« L’apartheid est la misère de notre temps », disait Nelson Mandela. Et « la misère est le fléau le plus grave que se créent les hommes de tous temps » avait affirmé avant lui le père Joseph Wresinski. D’un bout à l’autre du globe un même appel de deux hommes qui ne se sont jamais vus face à face mais qui se rencontrent dans un même langage né de leur expérience de vie d’avoir partagé la condition de la mise à l’écart comme un rebut de l’humanité.
Car la mise à l’écart de l’autre, qui commence par lui nier une humanité égale à la sienne propre, n’aboutit-elle pas tôt ou tard à la négation de tous ses droits d’homme et à la spoliation de tous ses moyens d’assumer ses responsabilités envers les siens et le monde qui l’entoure, faisant de lui comme un non-existant, un « mort-vivant », comme disait le père Joseph Wresinski ?
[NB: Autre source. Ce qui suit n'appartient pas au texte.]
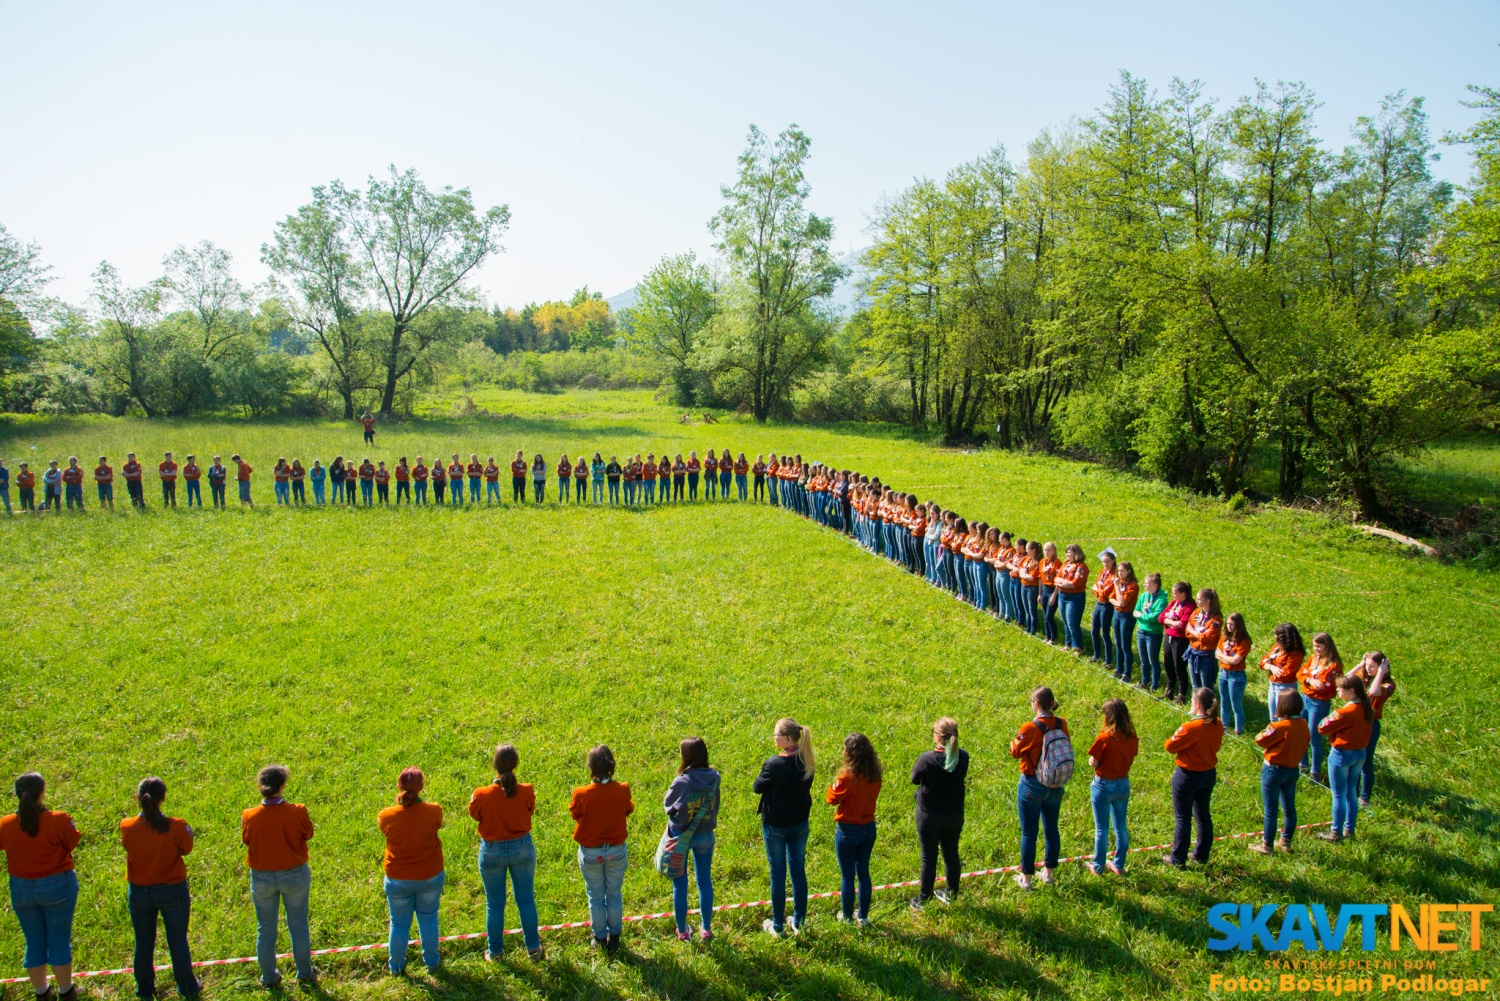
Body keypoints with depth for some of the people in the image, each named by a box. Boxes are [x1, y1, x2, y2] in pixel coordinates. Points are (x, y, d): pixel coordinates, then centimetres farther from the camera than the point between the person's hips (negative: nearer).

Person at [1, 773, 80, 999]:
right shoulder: (58, 820, -21)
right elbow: (72, 843, -8)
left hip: (21, 889, 3)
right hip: (57, 886, -3)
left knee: (34, 943, 17)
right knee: (59, 941, 11)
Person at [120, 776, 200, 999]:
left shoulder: (127, 827, -18)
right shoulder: (175, 826, -23)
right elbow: (186, 848, -6)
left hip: (139, 893, 2)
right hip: (172, 891, -2)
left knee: (143, 943, 20)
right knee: (178, 941, 14)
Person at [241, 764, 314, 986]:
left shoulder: (249, 816, -18)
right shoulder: (297, 812, -23)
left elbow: (246, 841, 0)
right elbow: (308, 834, -4)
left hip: (261, 877, 1)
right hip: (294, 875, -1)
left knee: (265, 929, 19)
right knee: (298, 926, 17)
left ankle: (268, 977, 33)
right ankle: (305, 973, 31)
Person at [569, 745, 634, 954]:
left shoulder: (582, 794, -25)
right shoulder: (622, 790, -19)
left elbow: (575, 814, -4)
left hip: (590, 852, -1)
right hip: (617, 850, 1)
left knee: (596, 897, 18)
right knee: (614, 895, 20)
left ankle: (600, 939, 30)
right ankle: (614, 937, 31)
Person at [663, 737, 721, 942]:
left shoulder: (681, 782, -24)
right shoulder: (714, 779, -12)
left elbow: (667, 804, -7)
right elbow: (715, 807, 0)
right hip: (705, 835, 3)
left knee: (680, 885, 13)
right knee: (705, 882, 17)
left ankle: (682, 931, 23)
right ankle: (706, 929, 27)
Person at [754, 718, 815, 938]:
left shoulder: (774, 763, -26)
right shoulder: (806, 761, -7)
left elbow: (758, 787, -12)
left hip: (775, 826, -5)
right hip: (800, 824, 5)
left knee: (777, 875, 8)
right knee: (799, 871, 16)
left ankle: (777, 926, 20)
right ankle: (798, 922, 27)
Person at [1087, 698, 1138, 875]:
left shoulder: (1105, 738, -23)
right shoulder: (1132, 738, -7)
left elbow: (1093, 763, -18)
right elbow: (1130, 758, 4)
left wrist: (1093, 760, 2)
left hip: (1103, 785, -5)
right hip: (1123, 784, 5)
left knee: (1102, 829, 9)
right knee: (1121, 826, 18)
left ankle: (1098, 867, 21)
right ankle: (1119, 865, 29)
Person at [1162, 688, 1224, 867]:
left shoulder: (1192, 727, -27)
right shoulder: (1217, 725, -5)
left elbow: (1170, 746, -18)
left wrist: (1178, 733, -2)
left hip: (1188, 776, -7)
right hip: (1209, 774, 7)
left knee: (1183, 818, 7)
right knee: (1204, 816, 19)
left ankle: (1178, 858, 18)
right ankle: (1202, 856, 31)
N’est-ce pas pour cela que nous devons tellement nous méfier de toute forme de mise à part d’autrui quel qu’en soit le prétexte : social, ethnique, religieux ou politique ? Elle ne commence pas entre les pays et les peuples, mais en chacun de nous, nous rappelait le père Joseph Wresinski. Aussi la combattre n’est pas seulement ni même d’abord une affaire de lois mais un projet de civilisation : renforcer en chacun, vivre dans nos communautés la conviction non pas tant que l’apartheid est néfaste - car qui y croit vraiment au plus profond de son humanité - mais qu’il n’est pas fatal.
Qu’il est fatal, justement, nous pourrions le croire en voyant ce qui se passe en Afrique du Sud, malgré une législation qui devait le bannir. Nous pourrions le croire en voyant ce qui se passe dans le monde, alors que les États ont signé une Déclaration universelle des conventions sur les droits de l’homme ; alors qu’ils ont créé une Commission des droits de l’homme à l’ONU, érigé une Cour européenne à Strasbourg pour garantir leur application. Qui oserait dire que nos États n’ont pas énoncé les principes et créé des instruments pour veiller à ce qu’ils soient respectés ? Alors, s’ils continuent d’être foulés du pied, n’est-ce pas que « personne n’y peut rien » ?
Personne n’y peut-il rien ou n’y croyons-nous pas assez ? N’est-ce pas que nous baissions trop vite les bras, ne croyant plus que les hommes peuvent tout à condition de se mettre ensemble, ce que refusait cet homme venu de la misère que fut le père Joseph Wresinski ? Qu’il refusait, fort de cette expérience à laquelle si peu avaient voulu croire et qu’il réalisa quand même : de faire sortir son peuple de cet apartheid extrême qu’est la misère pour le replacer au cœur de l’histoire de l’humanité.
Temps du scepticisme envers la politique, temps de la méfiance dans l’homme qui nous fait chercher le salut dans une pensée économique unique, il faudrait si peu pour secouer nos fatalismes, il suffirait d’un regard : non pas sur ce qui n’a pas été encore accompli mais sur ce qui a été réussi apparemment envers et contre tout.
« L’heure de l’homme est revenue » nous avertissait le fondateur du Mouvement international ATD Quart Monde. L’heure de l’homme, non seulement de quelques grands hommes, mais l’heure des citoyens. Pour peu qu’ils trouvent parmi eux les Nelson Mandela, les Gandhi, les père Joseph Wresinski autour de qui avoir envie de s’unir parce qu’ils ne cherchent pas à les mobiliser pour leurs propres idées, mais à se mettre à leur service pour réaliser ce à quoi toute l’humanité aspire profondément.